I’m always open to learning new things. Modern compiler magic is deep and dark. If sometimes a compiler magically makes it fast and sometimes slow that’d be quite interesting! If you have any concrete examples I’d love to read them.

fuckstick · on Nov 4, 2022

It's a link to a document on architectures well over a decade old - the most recent mentioned is the original Core architecture (from 2008). Honestly, based on your first comment I thought you were implying something about content dependent prefetch or other techniques that I am familiar in the academic literature but unaware of ever being used in mainstream hardware.

> Organize the data so consecutive accesses can usually be found in the same 4-KByte page. > • Access the data in constant strides forward or backward IP Prefetcher. 3-72

> Method 2: >• Organize the data in consecutive lines. > • Access the data in increasing addresses, in sequential cache lines.

Nothing new here that contradicts the GPs skepticism. Certainly not enough evidence for you to be a dick.

dmitrygr · on Nov 4, 2022

yup, was link to old a document with same title. updated. thanks.

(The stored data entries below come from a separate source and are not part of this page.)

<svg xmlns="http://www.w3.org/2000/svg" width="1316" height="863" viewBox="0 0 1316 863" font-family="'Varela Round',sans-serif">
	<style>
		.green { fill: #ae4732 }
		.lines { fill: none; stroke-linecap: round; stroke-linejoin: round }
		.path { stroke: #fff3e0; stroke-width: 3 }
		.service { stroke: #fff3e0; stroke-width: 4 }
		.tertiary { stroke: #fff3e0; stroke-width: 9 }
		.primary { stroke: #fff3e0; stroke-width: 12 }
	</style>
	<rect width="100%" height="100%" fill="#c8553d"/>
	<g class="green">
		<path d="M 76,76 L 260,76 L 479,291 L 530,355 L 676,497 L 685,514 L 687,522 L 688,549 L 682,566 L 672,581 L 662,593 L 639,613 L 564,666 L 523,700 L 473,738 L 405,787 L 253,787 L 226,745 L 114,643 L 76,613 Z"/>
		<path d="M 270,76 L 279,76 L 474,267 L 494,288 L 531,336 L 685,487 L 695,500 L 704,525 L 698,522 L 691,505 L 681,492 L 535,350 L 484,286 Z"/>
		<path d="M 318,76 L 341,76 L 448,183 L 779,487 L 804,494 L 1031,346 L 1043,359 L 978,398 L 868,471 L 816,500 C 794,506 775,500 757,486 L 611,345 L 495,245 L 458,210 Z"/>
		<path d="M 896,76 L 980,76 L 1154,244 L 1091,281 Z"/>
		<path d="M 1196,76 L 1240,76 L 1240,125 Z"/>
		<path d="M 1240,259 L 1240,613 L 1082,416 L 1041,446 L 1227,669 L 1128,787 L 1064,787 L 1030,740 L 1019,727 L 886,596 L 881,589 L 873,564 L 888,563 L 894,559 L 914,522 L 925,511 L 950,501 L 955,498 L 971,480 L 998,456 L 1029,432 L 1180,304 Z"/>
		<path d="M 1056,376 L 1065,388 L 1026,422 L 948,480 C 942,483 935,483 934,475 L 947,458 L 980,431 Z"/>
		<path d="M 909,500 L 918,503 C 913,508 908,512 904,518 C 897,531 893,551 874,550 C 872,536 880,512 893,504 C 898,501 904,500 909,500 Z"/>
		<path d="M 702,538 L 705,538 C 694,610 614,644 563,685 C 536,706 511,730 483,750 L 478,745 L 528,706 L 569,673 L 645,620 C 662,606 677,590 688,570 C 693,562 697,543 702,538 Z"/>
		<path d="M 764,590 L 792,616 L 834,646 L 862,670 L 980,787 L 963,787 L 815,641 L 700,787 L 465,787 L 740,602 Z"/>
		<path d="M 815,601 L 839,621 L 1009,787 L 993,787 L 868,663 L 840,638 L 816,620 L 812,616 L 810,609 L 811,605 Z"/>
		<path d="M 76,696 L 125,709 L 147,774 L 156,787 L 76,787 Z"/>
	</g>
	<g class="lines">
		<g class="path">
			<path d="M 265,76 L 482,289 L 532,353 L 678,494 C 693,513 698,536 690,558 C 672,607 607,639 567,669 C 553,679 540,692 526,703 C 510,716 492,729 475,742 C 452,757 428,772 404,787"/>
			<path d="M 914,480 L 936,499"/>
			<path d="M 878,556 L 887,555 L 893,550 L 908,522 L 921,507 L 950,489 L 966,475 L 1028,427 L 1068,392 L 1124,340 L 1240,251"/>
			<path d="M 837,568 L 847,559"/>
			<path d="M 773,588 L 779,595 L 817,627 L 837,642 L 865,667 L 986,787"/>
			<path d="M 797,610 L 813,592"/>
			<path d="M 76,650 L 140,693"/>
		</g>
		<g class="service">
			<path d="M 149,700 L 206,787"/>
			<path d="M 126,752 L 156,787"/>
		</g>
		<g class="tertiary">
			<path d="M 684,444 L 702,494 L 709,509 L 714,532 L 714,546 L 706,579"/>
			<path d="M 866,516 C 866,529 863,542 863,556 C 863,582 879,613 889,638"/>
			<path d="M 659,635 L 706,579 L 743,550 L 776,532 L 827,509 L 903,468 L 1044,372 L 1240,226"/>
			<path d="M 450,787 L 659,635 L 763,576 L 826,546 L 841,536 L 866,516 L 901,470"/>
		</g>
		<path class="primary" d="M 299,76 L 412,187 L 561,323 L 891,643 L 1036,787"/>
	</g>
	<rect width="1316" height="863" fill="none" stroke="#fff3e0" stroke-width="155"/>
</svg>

fuckstick · on Nov 4, 2022

Ok, but the hardware data prefetch functionality seems basically unchanged:

"Characteristics of the hardware prefetcher are: • It requires some regularity in the data access patterns. — If a data access pattern has constant stride, hardware prefetching is effective if the access stride is less than half of the trigger distance of hardware prefetcher. — If the access stride is not constant, the automatic hardware prefetcher can mask memory latency if the strides of two successive cache misses are less than the trigger threshold distance (small- stride memory traffic). — The automatic hardware prefetcher is most effective if the strides of two successive cache misses remain less than the trigger threshold distance and close to 64 bytes."